What you have to do
Copy the listing below word for word, from its first line through the line containing "କରିଦେଇପାରିଲା", and stop there.

Provided records
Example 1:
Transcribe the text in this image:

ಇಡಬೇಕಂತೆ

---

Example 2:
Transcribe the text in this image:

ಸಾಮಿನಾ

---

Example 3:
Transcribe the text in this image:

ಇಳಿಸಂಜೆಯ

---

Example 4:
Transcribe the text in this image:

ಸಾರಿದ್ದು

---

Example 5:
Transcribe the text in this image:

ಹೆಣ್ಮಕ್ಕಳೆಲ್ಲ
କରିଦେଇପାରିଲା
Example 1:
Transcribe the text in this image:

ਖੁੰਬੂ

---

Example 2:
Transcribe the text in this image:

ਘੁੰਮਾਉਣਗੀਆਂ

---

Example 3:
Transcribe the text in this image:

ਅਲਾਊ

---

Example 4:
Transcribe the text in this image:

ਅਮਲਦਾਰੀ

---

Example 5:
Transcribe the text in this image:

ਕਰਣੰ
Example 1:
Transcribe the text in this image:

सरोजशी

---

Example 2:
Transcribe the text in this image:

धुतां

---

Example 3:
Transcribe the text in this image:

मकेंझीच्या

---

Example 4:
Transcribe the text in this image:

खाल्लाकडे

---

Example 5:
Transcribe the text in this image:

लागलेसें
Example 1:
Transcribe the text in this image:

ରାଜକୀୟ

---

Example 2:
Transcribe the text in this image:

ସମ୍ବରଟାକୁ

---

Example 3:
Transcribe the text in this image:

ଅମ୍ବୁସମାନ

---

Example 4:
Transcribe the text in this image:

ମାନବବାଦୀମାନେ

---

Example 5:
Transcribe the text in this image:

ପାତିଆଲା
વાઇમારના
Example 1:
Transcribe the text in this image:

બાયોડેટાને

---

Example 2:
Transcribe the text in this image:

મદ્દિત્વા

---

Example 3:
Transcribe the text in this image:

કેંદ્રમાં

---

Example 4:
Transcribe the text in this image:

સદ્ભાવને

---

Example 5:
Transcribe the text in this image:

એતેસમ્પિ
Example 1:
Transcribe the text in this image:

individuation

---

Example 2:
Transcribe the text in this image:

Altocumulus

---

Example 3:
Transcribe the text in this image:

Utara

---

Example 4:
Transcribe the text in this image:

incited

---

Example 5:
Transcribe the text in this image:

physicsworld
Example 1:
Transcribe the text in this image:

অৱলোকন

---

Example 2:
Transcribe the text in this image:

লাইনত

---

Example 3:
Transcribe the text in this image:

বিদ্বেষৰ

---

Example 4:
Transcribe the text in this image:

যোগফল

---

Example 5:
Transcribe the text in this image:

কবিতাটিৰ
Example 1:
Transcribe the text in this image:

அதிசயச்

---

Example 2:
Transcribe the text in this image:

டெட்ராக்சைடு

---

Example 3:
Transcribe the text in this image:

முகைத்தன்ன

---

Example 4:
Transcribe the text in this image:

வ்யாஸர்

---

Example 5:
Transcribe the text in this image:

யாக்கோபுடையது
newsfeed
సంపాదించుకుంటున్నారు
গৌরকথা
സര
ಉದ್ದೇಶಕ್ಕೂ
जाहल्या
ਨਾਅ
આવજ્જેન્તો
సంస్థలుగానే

Output of the task
Example 1:
Transcribe the text in this image:

ಇಡಬೇಕಂತೆ

---

Example 2:
Transcribe the text in this image:

ಸಾಮಿನಾ

---

Example 3:
Transcribe the text in this image:

ಇಳಿಸಂಜೆಯ

---

Example 4:
Transcribe the text in this image:

ಸಾರಿದ್ದು

---

Example 5:
Transcribe the text in this image:

ಹೆಣ್ಮಕ್ಕಳೆಲ್ಲ
କରିଦେଇପାରିଲା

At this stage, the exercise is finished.